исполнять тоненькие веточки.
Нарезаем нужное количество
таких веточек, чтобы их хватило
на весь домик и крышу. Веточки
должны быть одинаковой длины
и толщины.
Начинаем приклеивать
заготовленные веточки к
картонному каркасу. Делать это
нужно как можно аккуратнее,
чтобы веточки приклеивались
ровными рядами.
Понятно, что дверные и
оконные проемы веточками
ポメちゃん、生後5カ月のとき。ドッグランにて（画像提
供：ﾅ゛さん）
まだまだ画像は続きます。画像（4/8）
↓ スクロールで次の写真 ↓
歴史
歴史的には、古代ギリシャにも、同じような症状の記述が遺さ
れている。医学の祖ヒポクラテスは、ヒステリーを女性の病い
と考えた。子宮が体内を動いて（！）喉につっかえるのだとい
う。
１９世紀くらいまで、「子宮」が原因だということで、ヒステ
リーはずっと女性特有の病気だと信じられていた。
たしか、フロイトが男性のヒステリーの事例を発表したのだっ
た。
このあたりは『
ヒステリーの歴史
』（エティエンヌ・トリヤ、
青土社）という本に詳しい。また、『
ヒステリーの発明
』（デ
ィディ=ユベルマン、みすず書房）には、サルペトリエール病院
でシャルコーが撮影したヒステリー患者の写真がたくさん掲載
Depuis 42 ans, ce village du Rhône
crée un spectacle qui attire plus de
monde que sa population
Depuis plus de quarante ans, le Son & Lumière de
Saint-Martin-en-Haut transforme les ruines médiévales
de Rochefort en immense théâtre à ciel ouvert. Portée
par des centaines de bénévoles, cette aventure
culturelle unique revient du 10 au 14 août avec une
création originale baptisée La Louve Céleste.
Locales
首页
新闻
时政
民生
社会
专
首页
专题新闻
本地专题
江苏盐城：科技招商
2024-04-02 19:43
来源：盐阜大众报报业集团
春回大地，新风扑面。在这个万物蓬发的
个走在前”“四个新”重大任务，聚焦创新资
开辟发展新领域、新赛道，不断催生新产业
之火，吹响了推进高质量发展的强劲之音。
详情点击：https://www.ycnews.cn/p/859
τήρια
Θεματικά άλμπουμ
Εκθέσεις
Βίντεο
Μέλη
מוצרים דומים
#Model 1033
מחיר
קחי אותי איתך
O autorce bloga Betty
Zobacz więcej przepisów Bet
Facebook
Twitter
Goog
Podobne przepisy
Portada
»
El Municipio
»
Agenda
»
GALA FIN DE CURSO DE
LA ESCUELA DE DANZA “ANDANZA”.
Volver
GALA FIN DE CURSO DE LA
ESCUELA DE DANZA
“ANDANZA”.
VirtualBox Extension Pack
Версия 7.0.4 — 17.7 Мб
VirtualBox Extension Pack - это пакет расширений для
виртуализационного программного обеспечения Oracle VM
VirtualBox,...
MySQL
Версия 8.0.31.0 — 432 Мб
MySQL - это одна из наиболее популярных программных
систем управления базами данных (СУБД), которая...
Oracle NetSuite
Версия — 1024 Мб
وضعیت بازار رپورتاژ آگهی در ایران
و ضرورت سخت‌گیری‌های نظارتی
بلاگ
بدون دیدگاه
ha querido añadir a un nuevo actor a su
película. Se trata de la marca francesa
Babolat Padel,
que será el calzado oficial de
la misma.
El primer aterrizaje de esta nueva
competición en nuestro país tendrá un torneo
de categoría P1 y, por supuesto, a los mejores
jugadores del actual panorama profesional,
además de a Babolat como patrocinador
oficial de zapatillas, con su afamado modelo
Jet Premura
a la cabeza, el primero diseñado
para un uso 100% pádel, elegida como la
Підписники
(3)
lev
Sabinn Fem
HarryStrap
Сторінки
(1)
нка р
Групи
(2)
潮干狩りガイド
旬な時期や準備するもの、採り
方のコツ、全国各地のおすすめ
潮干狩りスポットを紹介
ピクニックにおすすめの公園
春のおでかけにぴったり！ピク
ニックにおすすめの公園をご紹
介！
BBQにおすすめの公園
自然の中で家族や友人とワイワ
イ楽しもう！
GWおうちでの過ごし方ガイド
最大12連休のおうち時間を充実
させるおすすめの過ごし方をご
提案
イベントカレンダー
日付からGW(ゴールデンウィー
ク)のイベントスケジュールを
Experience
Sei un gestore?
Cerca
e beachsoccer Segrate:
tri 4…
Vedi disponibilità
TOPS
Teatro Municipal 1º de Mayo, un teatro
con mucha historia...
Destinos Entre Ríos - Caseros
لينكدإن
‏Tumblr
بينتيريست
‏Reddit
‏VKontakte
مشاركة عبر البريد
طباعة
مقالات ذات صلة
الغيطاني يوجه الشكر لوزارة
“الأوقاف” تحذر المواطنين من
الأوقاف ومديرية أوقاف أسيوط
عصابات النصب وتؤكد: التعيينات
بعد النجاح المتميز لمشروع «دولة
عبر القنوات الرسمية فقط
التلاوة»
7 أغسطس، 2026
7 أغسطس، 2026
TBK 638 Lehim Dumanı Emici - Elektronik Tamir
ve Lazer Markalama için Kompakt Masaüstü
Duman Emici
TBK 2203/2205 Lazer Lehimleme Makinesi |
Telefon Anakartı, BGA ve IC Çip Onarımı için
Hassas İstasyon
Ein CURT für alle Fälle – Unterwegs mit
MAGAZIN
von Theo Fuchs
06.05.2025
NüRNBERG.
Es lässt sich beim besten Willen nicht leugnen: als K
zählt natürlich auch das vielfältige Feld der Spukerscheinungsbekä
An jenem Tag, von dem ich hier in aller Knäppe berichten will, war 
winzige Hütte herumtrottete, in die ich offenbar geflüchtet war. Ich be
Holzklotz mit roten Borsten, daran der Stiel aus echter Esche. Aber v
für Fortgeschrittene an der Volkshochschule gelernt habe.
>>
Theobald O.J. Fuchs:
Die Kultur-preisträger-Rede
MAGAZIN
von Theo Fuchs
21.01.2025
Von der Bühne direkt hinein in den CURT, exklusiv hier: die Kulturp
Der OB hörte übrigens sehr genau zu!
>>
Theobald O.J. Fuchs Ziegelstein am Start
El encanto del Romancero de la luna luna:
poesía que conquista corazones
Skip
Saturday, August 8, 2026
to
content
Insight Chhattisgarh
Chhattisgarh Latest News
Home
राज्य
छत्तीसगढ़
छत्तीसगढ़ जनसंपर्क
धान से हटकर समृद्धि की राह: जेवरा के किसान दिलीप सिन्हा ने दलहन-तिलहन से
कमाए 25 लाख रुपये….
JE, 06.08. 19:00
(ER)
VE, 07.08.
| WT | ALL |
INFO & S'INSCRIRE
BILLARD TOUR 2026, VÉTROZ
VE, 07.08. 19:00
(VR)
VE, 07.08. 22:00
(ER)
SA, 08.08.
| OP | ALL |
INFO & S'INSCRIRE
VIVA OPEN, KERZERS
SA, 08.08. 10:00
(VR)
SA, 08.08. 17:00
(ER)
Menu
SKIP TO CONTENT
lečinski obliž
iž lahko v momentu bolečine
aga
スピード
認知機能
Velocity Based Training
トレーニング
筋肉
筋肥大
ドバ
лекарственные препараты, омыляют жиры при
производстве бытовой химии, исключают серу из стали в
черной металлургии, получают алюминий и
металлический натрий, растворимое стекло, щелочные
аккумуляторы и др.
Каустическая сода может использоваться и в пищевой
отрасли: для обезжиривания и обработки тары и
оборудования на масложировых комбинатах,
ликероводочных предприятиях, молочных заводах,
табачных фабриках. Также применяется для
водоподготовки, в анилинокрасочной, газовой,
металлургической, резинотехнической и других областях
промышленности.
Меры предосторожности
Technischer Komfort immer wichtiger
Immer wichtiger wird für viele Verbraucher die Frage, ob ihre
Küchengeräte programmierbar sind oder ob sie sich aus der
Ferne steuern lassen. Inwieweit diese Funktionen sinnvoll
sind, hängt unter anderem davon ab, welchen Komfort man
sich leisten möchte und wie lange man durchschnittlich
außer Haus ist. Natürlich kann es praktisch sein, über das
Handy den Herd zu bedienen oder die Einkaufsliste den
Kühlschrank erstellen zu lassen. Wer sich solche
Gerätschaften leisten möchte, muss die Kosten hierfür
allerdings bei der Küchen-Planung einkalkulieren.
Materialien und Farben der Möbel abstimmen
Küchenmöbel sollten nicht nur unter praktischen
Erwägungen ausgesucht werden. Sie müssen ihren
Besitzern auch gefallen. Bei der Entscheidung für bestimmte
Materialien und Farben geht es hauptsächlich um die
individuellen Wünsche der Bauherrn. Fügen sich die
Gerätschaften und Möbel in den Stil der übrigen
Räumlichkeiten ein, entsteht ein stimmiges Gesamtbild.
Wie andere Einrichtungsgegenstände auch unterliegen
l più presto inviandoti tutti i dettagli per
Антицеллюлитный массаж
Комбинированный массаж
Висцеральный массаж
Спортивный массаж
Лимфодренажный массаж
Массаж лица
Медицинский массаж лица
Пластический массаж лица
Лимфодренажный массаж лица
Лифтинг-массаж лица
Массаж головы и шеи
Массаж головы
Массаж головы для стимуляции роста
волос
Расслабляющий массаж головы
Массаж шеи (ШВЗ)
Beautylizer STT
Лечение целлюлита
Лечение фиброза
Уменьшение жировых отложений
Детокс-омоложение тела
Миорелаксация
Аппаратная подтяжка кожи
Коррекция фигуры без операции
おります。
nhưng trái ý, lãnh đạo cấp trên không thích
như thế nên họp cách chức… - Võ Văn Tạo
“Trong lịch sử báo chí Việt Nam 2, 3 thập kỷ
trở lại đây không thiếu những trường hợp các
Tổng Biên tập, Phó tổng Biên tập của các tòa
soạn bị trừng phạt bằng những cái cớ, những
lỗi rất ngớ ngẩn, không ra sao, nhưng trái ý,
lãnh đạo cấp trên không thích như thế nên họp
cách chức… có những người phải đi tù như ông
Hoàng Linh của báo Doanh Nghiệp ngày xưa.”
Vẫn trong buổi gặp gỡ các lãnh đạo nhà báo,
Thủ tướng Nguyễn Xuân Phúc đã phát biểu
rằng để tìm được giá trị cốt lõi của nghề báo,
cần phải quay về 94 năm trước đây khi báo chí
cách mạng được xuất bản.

## What you need to do
Your answer must be a single number: the count of lines in the data that contain the string "Extension".

## Task solution
2